WORK INSTRUCTIONS:
The records below are to be set down word for word, with every picture left out.

[Collected data entries]

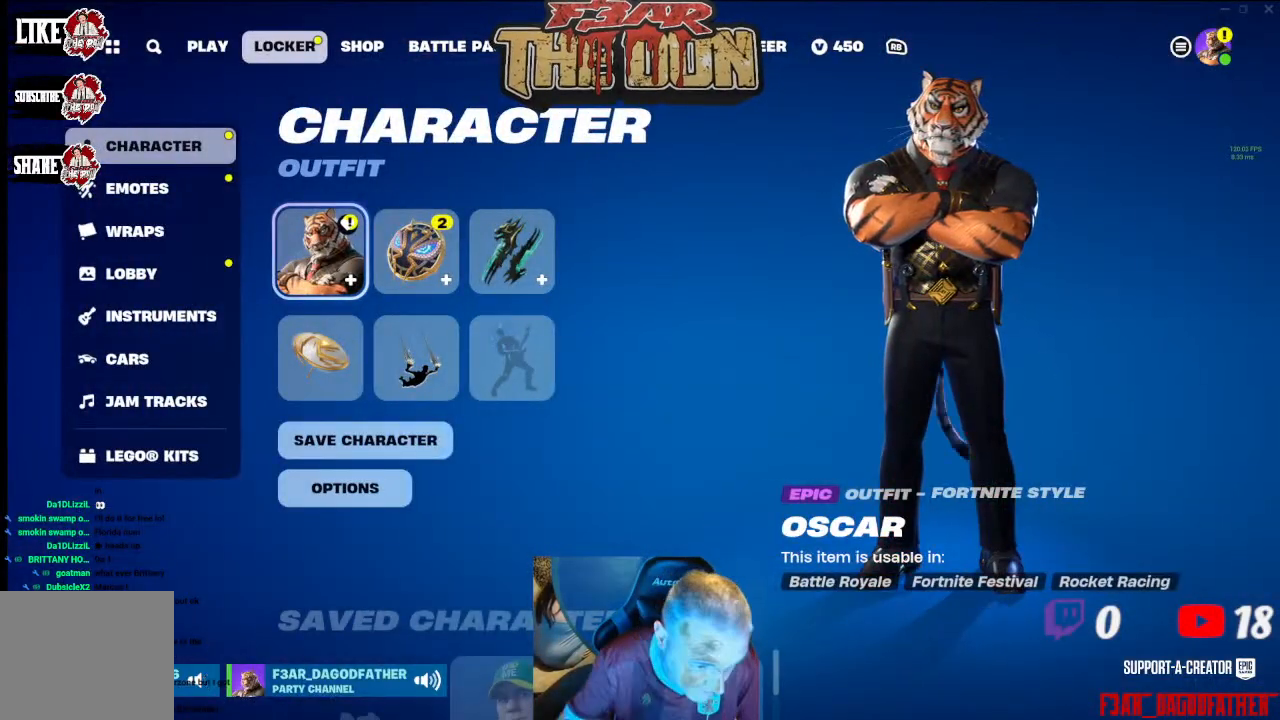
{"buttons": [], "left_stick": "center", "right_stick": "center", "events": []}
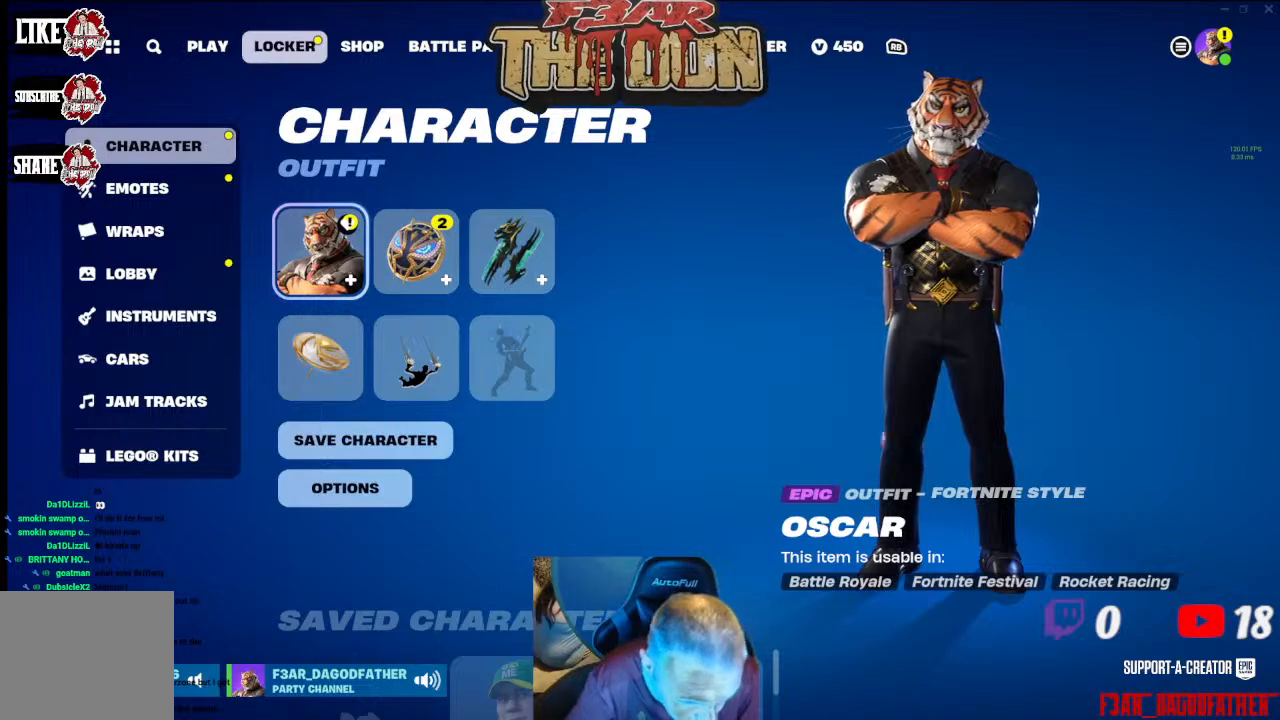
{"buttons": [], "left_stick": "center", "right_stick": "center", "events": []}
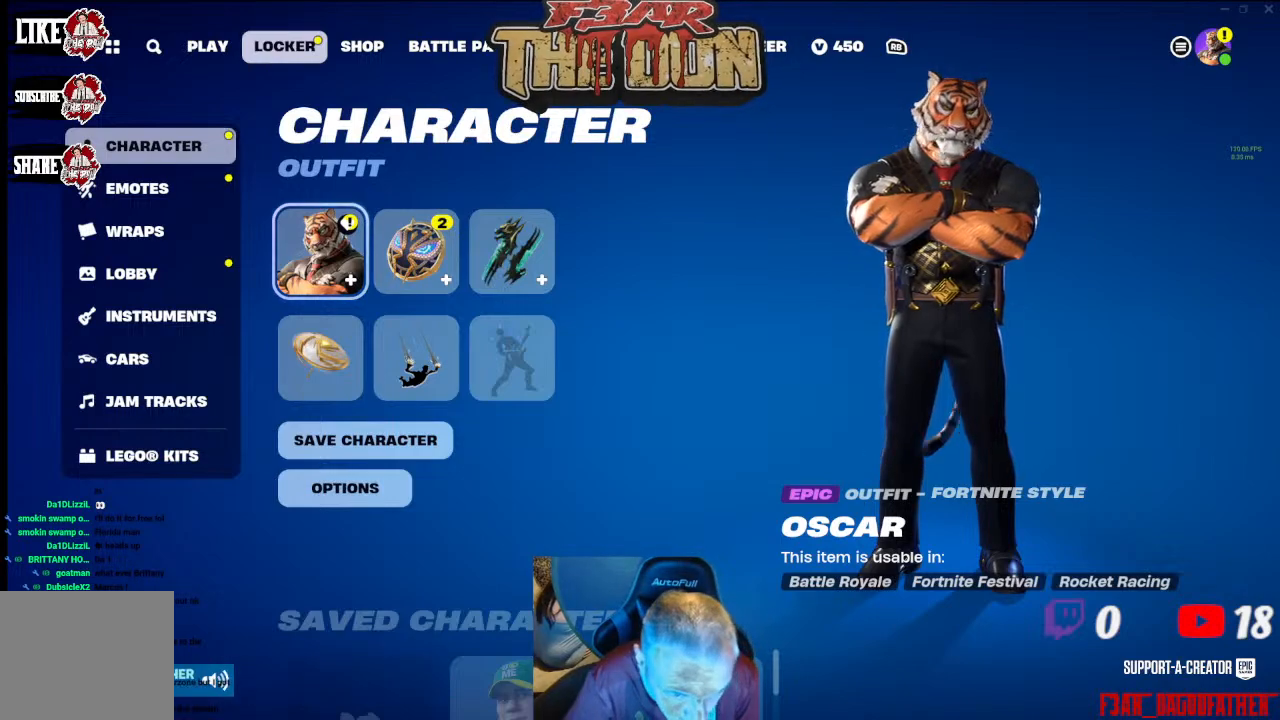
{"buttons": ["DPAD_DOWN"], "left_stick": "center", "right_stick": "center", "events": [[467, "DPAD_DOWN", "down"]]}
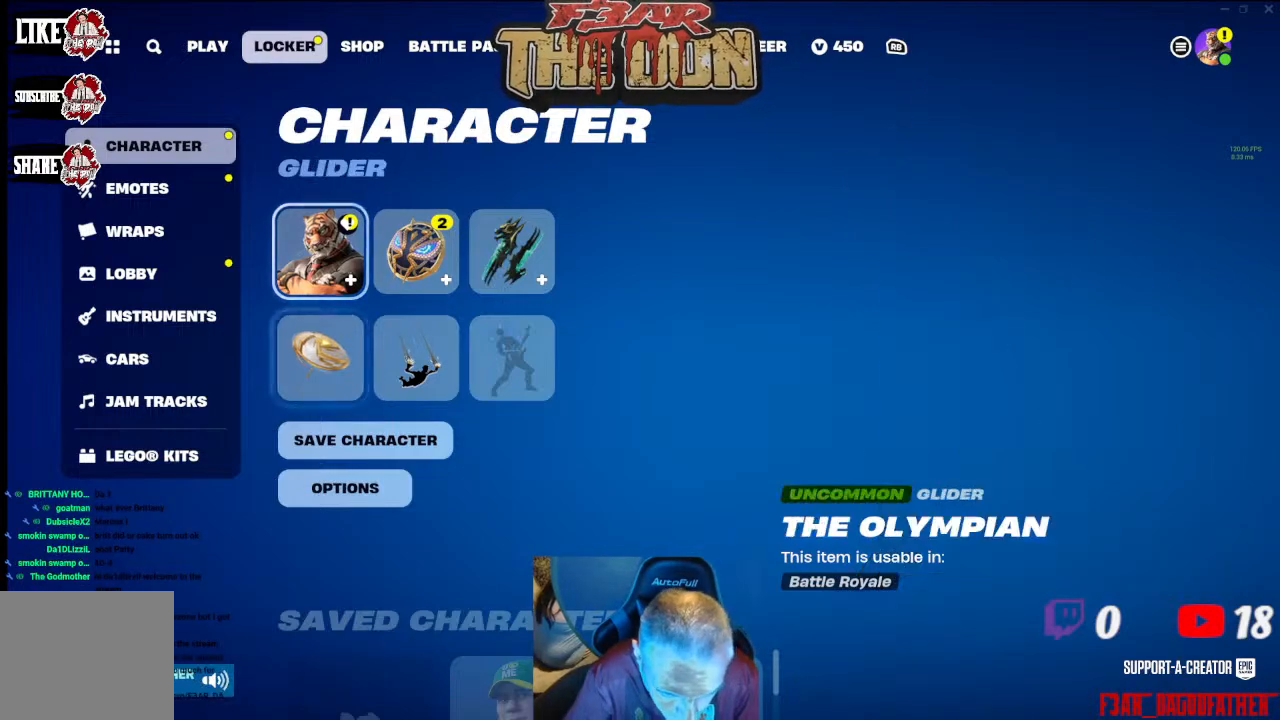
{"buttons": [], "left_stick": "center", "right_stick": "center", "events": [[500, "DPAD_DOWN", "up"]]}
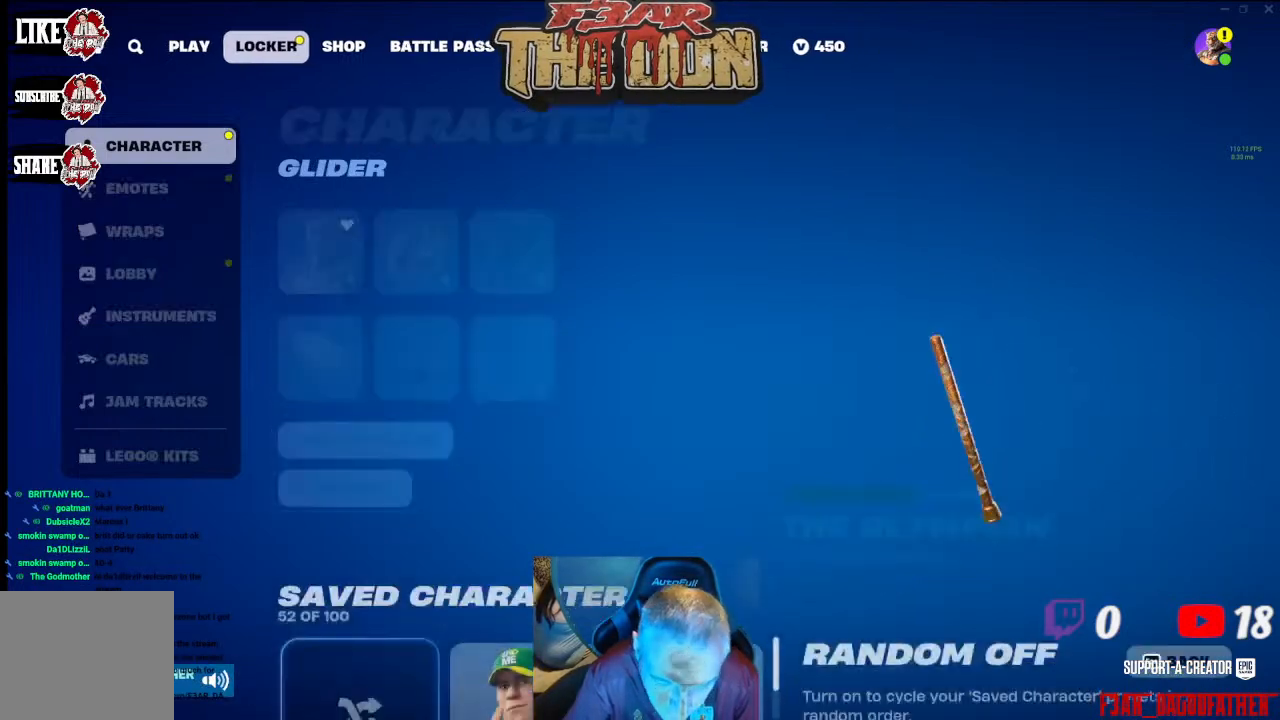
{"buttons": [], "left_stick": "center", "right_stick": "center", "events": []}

RESULT OF THIS TASK:
{"buttons": [], "left_stick": "center", "right_stick": "center", "events": []}
{"buttons": [], "left_stick": "center", "right_stick": "center", "events": []}
{"buttons": ["DPAD_DOWN"], "left_stick": "center", "right_stick": "center", "events": [[467, "DPAD_DOWN", "down"]]}
{"buttons": [], "left_stick": "center", "right_stick": "center", "events": [[500, "DPAD_DOWN", "up"]]}
{"buttons": [], "left_stick": "center", "right_stick": "center", "events": []}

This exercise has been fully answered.